"La precarietà dei lavoratori nel campo artistico è dettata dalla mancanza di fondi e da un sistema distorto del finanziamento pubblico. È necessario riconsiderare la materia dei contributi del FUS -Fondo Unico per lo Spettacolo- in una prospettiva autenticamente democratica e pluralista, sottraendola a giudizi eccessivamente discrezionali che hanno contribuito a creare un regime di concorrenza sleale all’interno dell’intero sistema dello spettacolo". Lo dichiara il capogruppo Fdi in commissione Cultura della Camera, Federico Mollicone, intervenuto nel corso dell'audizione in merito all’indagine conoscitiva in materia di lavoro e previdenza nel settore spettacolo. 

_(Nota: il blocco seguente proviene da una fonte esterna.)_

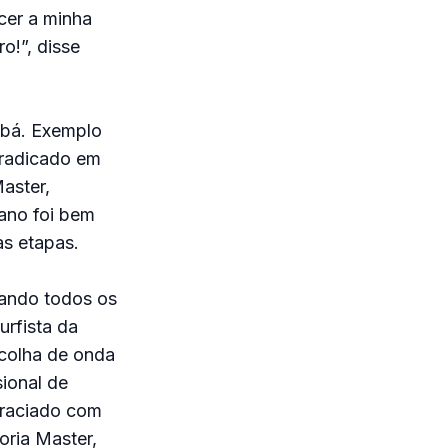
cer a minha
o!”, disse
ibá. Exemplo
 radicado em
aster,
oano foi bem
s etapas.
rando todos os
urfista da
colha de onda
ional de
agraciado com
oria Master,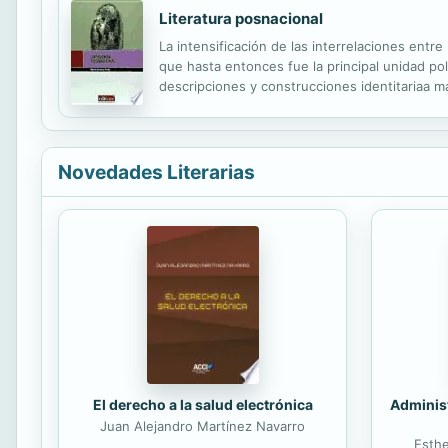
Literatura posnacional
La intensificación de las interrelaciones ent
que hasta entonces fue la principal unidad polí
descripciones y construcciones identitariaa m
Rushdie, Claudio Magris, Amin Maalouf, amos 
Novedades Literarias
El derecho a la salud electrónica
Administ
Juan Alejandro Martínez Navarro
Esth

"Ho presentato una proposta di legge volta proprio a questo, che limita il potere delle commissioni consultive e sposta il baricentro dai grandi operatori ad un finanziamento più diffuso. Nel 2018 Bonisoli si impegnò a garantire una tranche di finanziamenti per le imprese escluse dal FUS, perlopiù in maniera arbitraria, ma, dopo un primo stanziamento, non è stato dato seguito mentre i grillini sono sempre al governo".

"Un ringraziamento al Movimento Spettacolo dal Vivo, che raggruppa centinaia di operatori e lavoratori dello spettacolo - a cui va la nostra solidarietà - per aver denunciato la grave sperequazione nella gestione del FUS".